Former pastor Joshua Harris says he 'excommunicated' himself after renouncing faith
In his first interview since he announced he was renouncing his faith and ending his marriage, Joshua Harris, who authored the Christian cult classic I Kissed Dating Goodbye, admitted he excommunicated people from the church and eventually excommunicated himself.
“I was a leader and a spokesman and I called people to live in very particular ways, to sacrifice in very particular ways. And so for me to change in my thinking feels like a betrayal to them,” Harris said during a recent interview with Mike Allen, co-founder and executive editor of Axios on “Axios on HBO.”
“I excommunicated people. If you're not living according to the teaching of the Bible and you're living in unrepentant sin, then you have to be put out of the church. And I think I came to a point of recognizing, ‘You know what? I'm not living according to this. And I held other people to this standard.’ And, you know, I excommunicated myself essentially.”
Harris, who was lead pastor of Covenant Life Church, the founding church of Sovereign Grace Ministries in Gaithersburg, Maryland, said he had been going through a process of deconversion for a while before making his decision but noted that the main reason he “excommunicated” himself was because of the failure of his marriage.
“I was really just trying to be honest about the fact that all the ways that I had defined faith and Christianity that I was no longer choosing to live according to those — most significantly, the decision that my wife and I made to end our marriage,” he said.
The former pastor noted that some of the things that could lead to excommunication include unbiblical divorce and unrepentant sin that was oftentimes sexual in nature.
“An affair. You know, living a gay lifestyle. Anyone in the LGBTQ community would fall into that if they weren't actively trying to overcome those inclinations,” Harris said.
When asked if he had been rethinking his own sexuality, Harris refused to discuss it.
“I don't like to answer that question because there are so many people that want me to give some sort of answer that I think will allow them to again label and categorize me.

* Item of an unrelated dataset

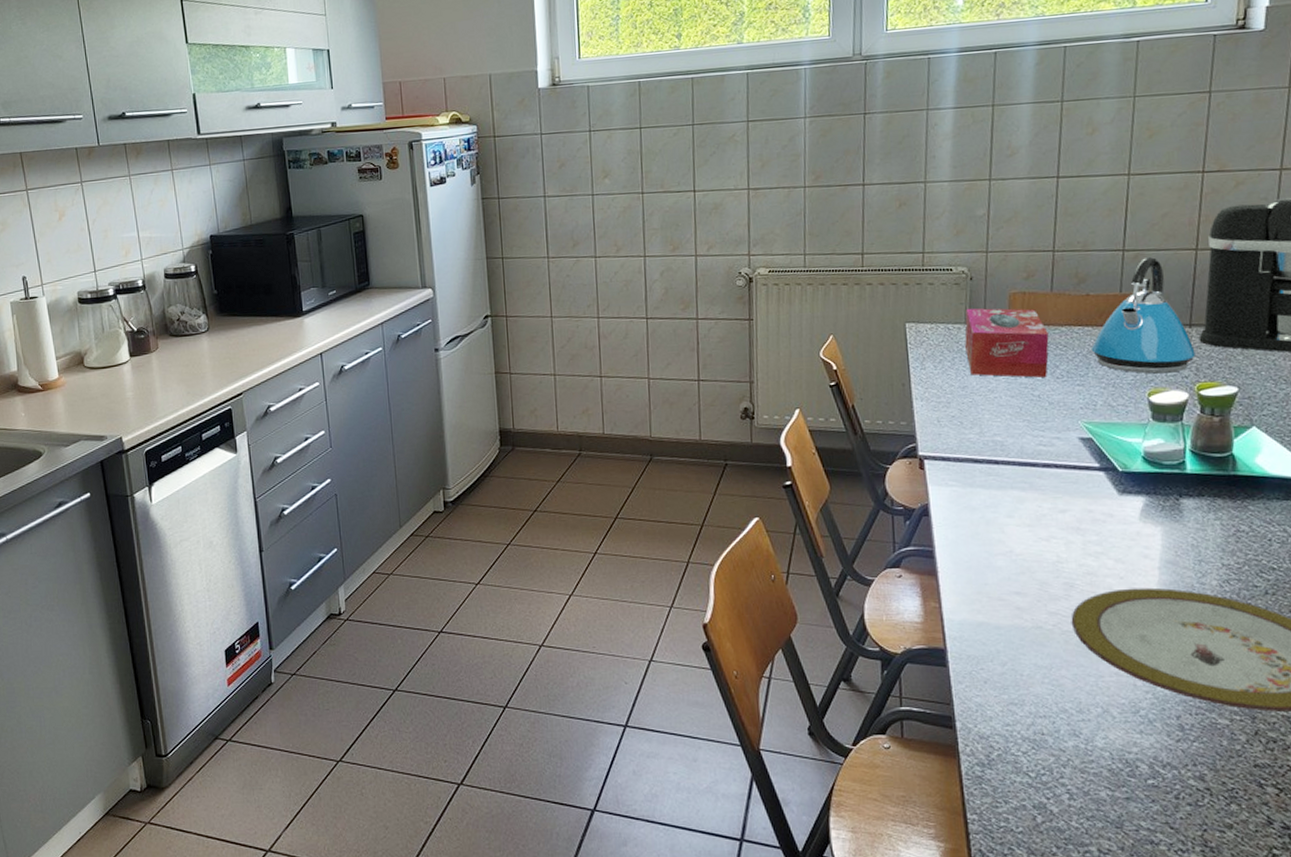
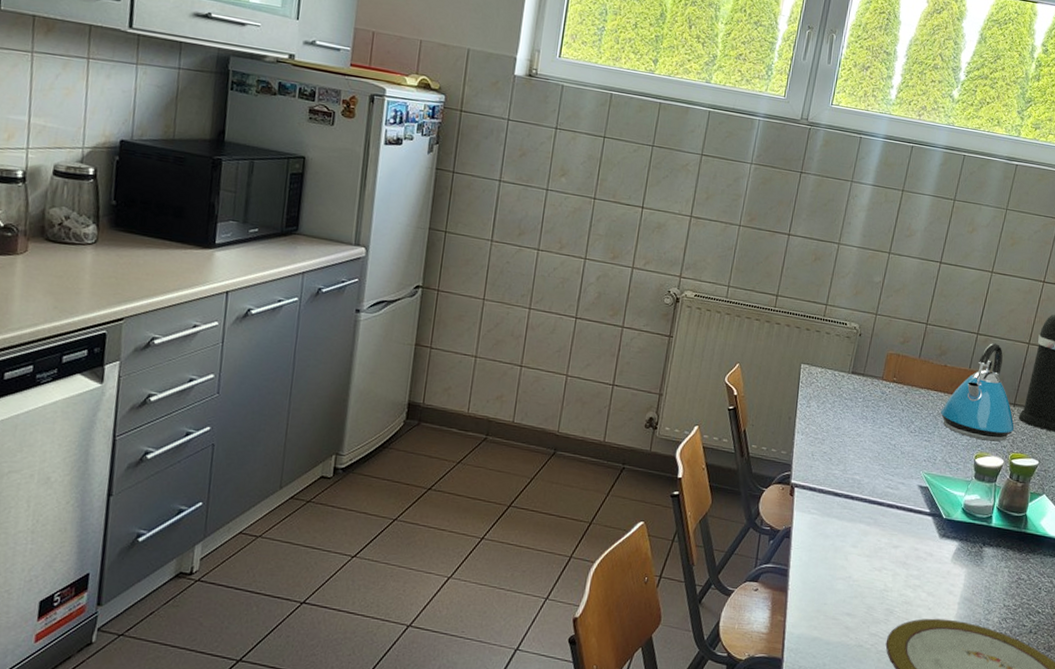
tissue box: present [965,308,1049,378] -> none [845,360,911,430]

So I think I would just say I'm very comfortable with my sexuality,” he said. “… for me, it's like if the answer to the question of my sexuality puts me inside or outside of your circle, accepted or unaccepted, then I don't want to be friends, you know? F*** you and f*** your circle. That's how I feel. And so that's why I don't feel any need to answer that question.”
Less than a month after denouncing his faith, Harris demonstrated his support for the LGBT community by marching in Vancouver’s annual Pride Parade.